RECORDS FOR THIS EXERCISE Start Marker

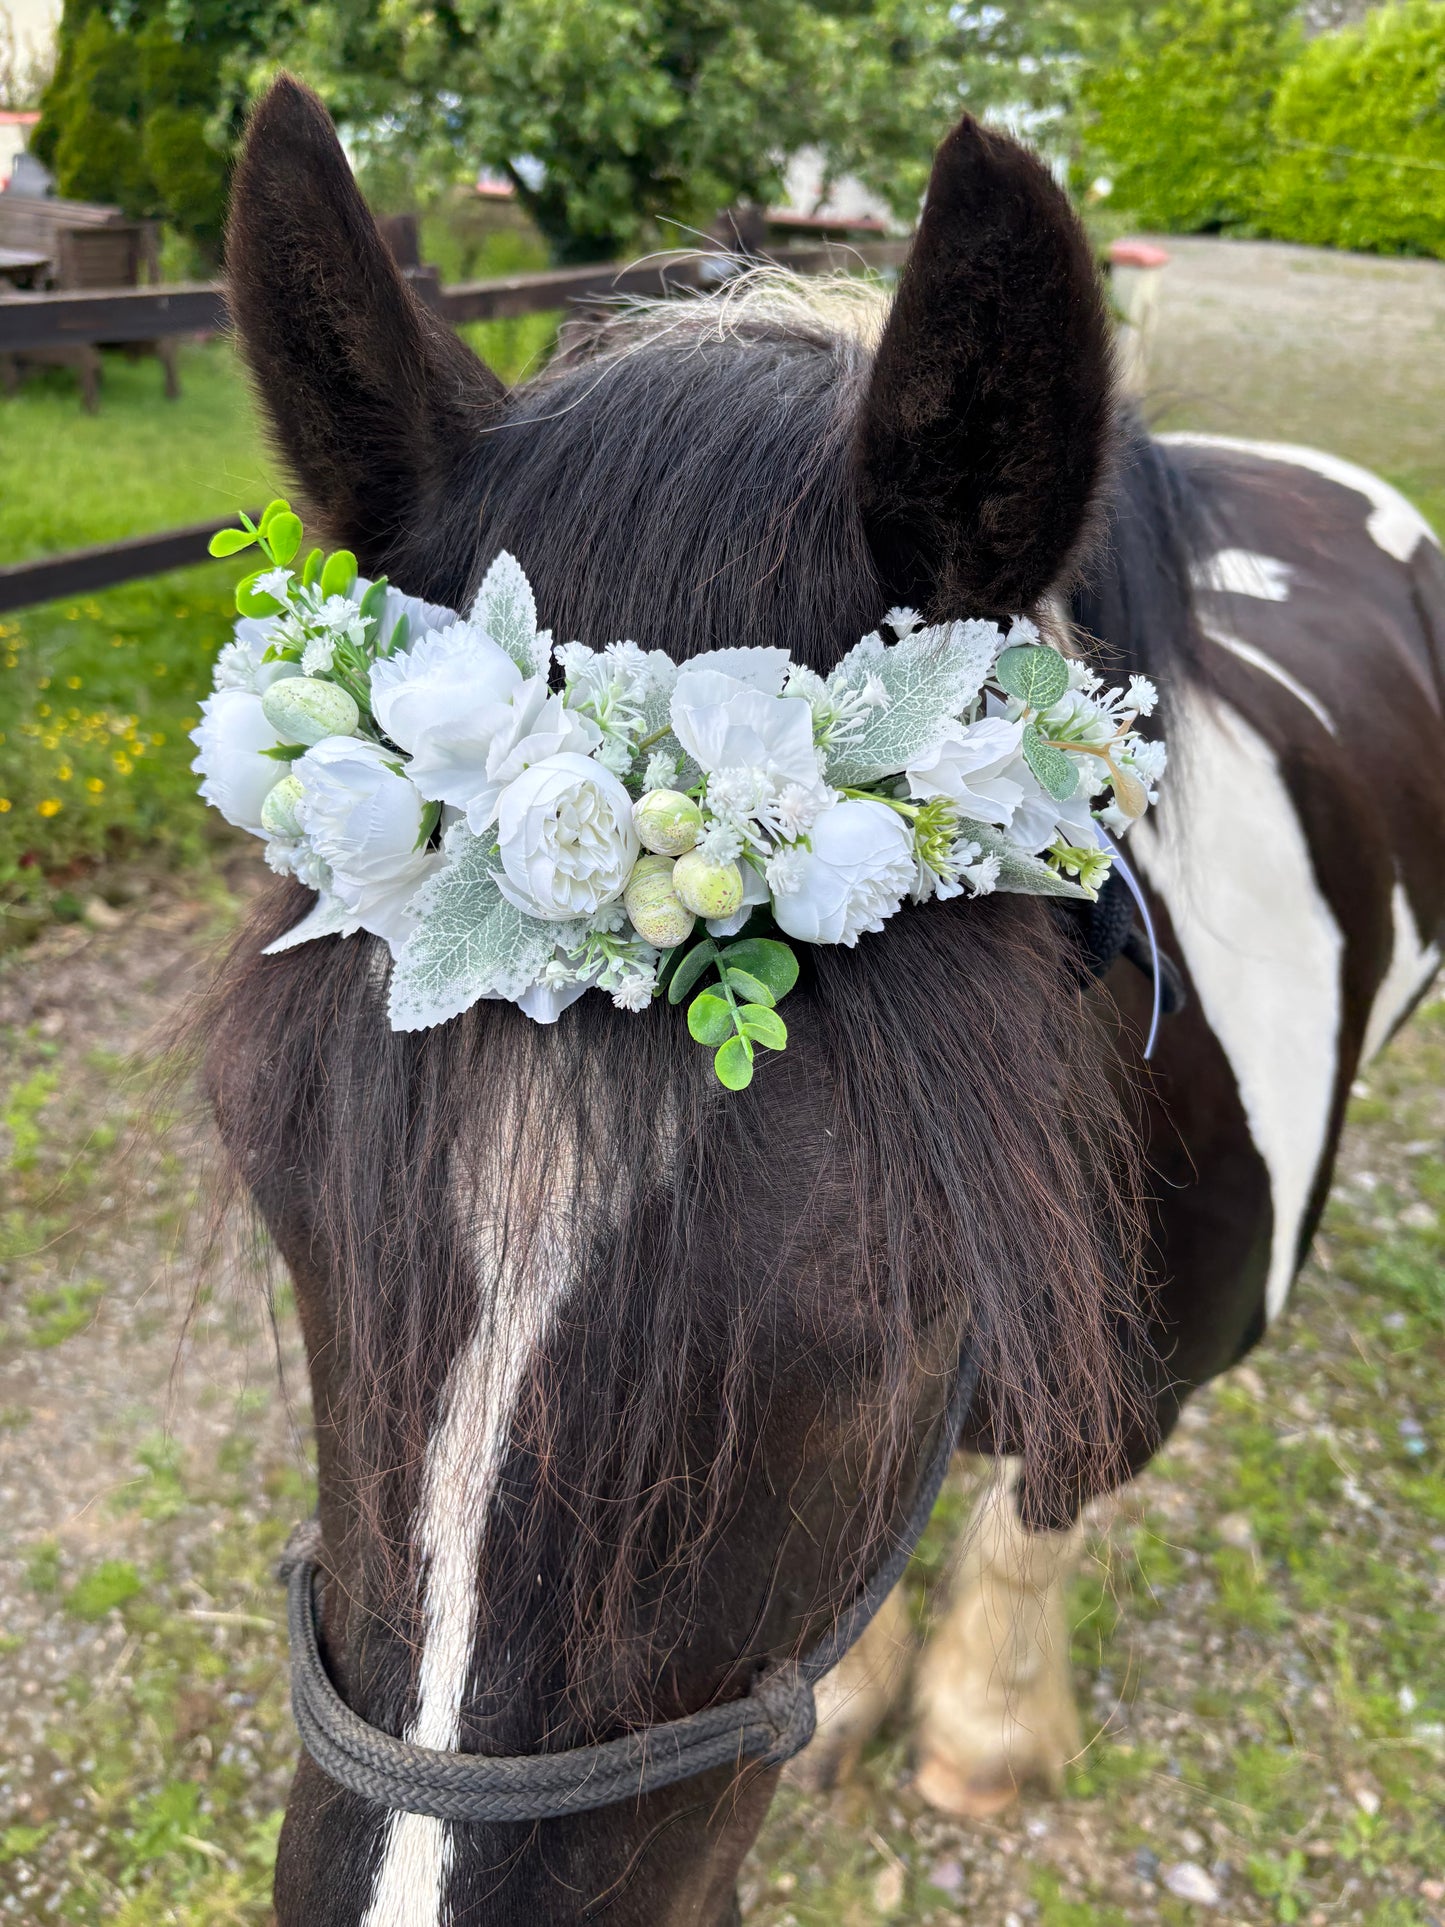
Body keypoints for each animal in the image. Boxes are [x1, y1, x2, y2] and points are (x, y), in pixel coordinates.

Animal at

RECORDS FOR THIS EXERCISE End Marker
RECORDS FOR THIS EXERCISE Start Marker

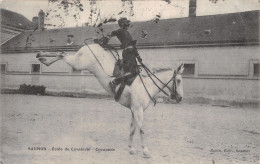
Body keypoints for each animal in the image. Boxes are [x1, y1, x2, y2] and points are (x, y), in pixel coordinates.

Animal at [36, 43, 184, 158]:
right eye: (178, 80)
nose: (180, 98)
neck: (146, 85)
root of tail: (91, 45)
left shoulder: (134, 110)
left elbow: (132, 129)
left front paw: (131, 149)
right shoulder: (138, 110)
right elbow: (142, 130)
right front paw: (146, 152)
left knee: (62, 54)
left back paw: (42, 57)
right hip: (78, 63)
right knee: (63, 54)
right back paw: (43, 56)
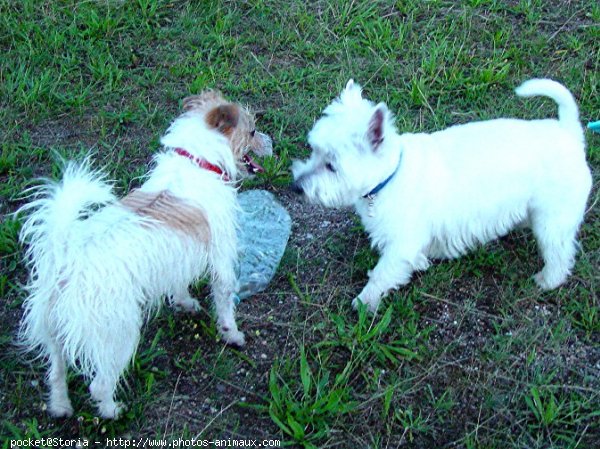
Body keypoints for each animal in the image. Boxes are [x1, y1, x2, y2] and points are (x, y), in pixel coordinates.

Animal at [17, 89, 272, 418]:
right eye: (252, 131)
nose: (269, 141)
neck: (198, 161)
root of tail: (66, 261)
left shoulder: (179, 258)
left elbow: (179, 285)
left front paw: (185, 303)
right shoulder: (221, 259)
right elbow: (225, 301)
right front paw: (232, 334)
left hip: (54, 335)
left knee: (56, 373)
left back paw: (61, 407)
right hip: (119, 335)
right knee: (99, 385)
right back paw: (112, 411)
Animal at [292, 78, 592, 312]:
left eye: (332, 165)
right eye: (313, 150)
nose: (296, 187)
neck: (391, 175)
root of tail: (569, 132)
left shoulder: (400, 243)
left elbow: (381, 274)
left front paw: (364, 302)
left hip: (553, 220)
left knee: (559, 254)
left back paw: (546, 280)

RECORDS FOR THIS EXERCISE End Marker
RECORDS FOR THIS EXERCISE Start Marker

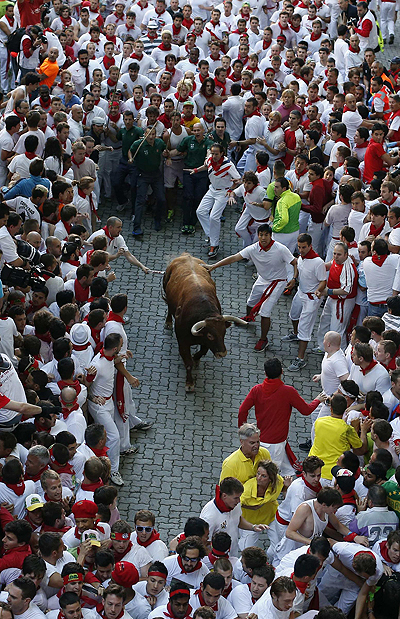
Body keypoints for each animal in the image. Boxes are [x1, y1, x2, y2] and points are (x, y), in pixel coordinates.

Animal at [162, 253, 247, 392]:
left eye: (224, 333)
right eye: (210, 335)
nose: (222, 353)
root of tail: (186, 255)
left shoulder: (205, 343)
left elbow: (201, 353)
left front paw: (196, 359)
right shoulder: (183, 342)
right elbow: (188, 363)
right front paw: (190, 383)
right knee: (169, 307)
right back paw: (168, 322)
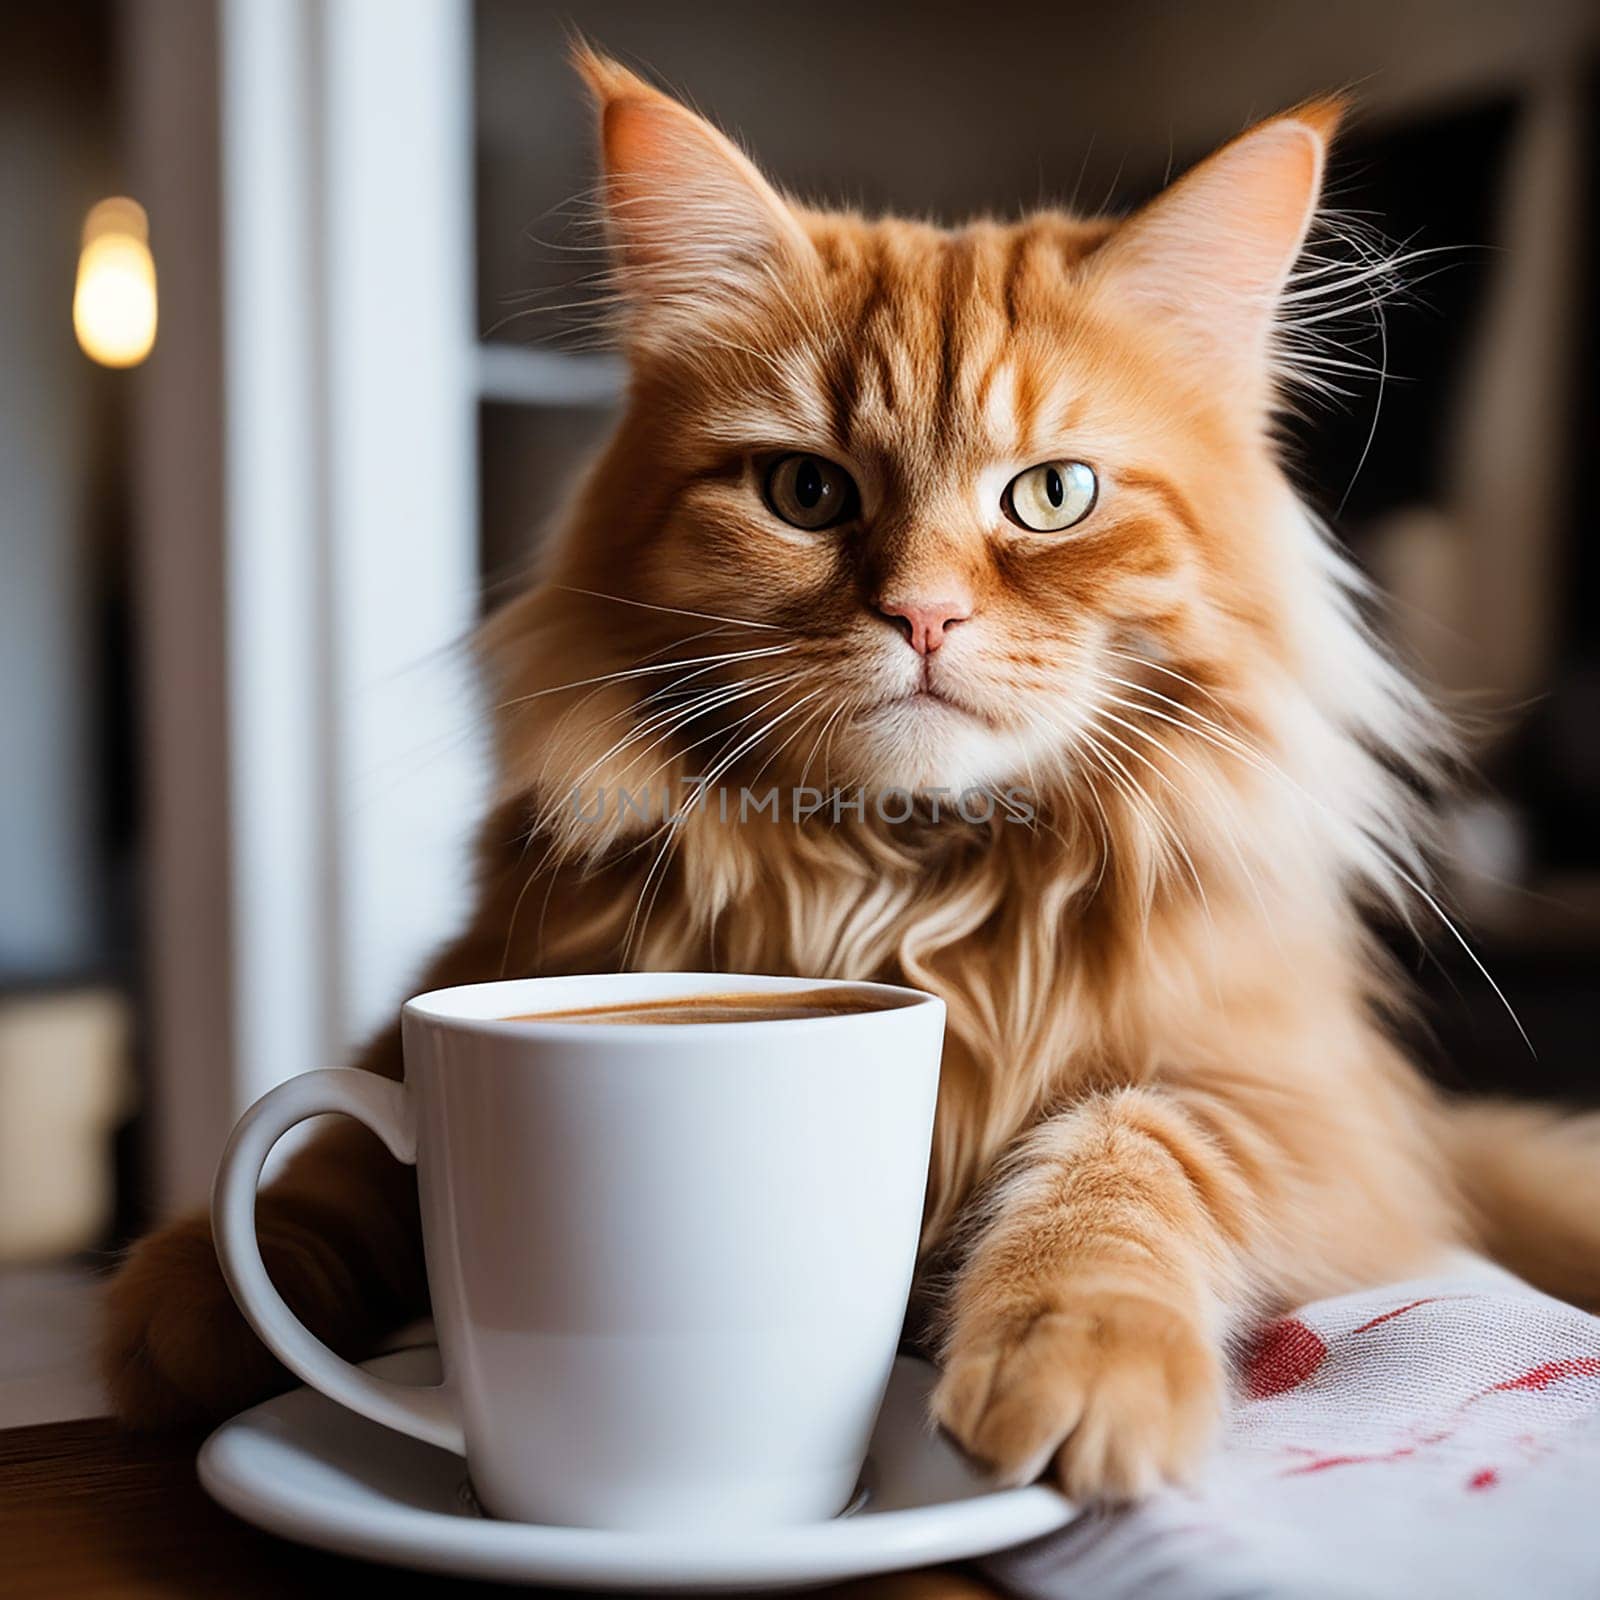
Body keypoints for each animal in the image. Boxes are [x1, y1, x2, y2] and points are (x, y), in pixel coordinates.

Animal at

RECORDS FOR THIS EXERCISE End Marker

PROBLEM TO SOLVE:
Nothing but a number is needed: the count of lines above that contain "knee".

SOLUTION:
6